Em uma decisão de 5 (cinco) votos contra 4 (quatro), redigida pelo então Chefe de Justiça, EARL WARREN, entendeu-se que a promotoria não poderia ter utilizado a confissão de MIRANDA como prova em um julgamento penal, posto que a polícia não o havia informado anteriormente sobre seu direito a um advogado e contra sua auto-incriminação. Cabe registrar que o dever policial de informar sobre estes direitos é decorrente do disposto na 5ª Emenda da Constituição estadunidense, que confere a um suspeito criminal o direito de recusar "a ser testemunha contra ele próprio", bem como do disposto na 6ª Emenda, que garante aos acusados o direito a um advogado (cf.

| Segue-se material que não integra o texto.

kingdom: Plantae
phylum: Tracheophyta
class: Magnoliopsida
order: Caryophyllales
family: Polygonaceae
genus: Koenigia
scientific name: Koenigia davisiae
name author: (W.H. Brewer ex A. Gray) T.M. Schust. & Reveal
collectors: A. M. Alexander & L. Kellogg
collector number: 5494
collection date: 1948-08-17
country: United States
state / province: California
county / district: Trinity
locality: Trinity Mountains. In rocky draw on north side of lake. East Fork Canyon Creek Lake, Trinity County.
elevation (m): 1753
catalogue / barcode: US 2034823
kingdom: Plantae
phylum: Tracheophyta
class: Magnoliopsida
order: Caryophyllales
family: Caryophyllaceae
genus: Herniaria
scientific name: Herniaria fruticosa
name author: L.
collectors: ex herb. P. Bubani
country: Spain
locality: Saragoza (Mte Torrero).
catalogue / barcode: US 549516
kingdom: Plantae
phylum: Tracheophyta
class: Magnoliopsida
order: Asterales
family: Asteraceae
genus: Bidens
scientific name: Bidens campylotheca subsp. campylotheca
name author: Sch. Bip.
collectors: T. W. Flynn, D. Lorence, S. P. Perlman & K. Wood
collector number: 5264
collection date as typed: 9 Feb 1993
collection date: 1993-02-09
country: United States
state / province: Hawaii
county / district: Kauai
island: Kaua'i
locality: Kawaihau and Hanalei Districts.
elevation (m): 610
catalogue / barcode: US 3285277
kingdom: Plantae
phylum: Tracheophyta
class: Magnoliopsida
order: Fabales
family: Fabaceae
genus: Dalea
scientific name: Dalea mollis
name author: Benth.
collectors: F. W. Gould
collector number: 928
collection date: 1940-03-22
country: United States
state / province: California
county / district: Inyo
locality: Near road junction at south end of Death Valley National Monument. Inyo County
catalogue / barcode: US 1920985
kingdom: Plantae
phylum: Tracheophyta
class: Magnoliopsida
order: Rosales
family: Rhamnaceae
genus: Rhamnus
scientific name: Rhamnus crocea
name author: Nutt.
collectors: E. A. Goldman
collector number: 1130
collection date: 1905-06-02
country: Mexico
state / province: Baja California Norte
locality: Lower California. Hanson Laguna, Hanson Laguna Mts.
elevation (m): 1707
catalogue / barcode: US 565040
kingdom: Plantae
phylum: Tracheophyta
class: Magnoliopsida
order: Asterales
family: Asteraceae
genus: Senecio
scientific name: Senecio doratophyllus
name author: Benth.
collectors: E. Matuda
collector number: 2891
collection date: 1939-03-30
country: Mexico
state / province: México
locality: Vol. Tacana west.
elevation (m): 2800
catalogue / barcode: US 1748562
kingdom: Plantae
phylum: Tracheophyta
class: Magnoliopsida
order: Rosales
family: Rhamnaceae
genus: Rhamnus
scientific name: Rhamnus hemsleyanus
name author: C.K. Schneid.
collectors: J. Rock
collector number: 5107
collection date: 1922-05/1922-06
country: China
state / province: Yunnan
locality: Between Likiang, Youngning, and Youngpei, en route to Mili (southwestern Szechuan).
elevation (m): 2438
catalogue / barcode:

ALEX MCBRIDE. Miranda v. Arizona (1966). Disponível em: <https://www.pbs.org/wnet/supremecourt/rights/landmark_miranda.html>. Acesso: 13 jul. 2017).

Na ocasião, a Suprema Corte recordou que o direito de um acusado contra a autoincriminação já fazia parte há muito tempo do Direito Anglo-Americano como uma forma de equalizar a inerente vulnerabilidade da situação de detido. Tal posição, se não respeitada, pode conduzir a abusos autoritários por parte do governo.

Desta feita, para proteger esses direitos básicos do cidadão, a Suprema Corte elaborou a declaração que as forças policiais devem fazer a um acusado que esteja sendo detido ou interrogado, os chamados "Miranda Rights":

"1. You have the right to remain silent.

2. Anything you say can and will be used against you in a court of law.

3. You have the right to an attorney.

4. If you cannot afford an attorney, one will be appointed for you." (texto original em inglês)

"1. Você tem o direito de permanecer calado.

2. Tudo o que você disser pode e deve ser usado contra você em uma corte.

3. Você tem o direito a um advogado.

4. Se você não puder pagar por um advogado, um será designado para você." (tradução livre do autor)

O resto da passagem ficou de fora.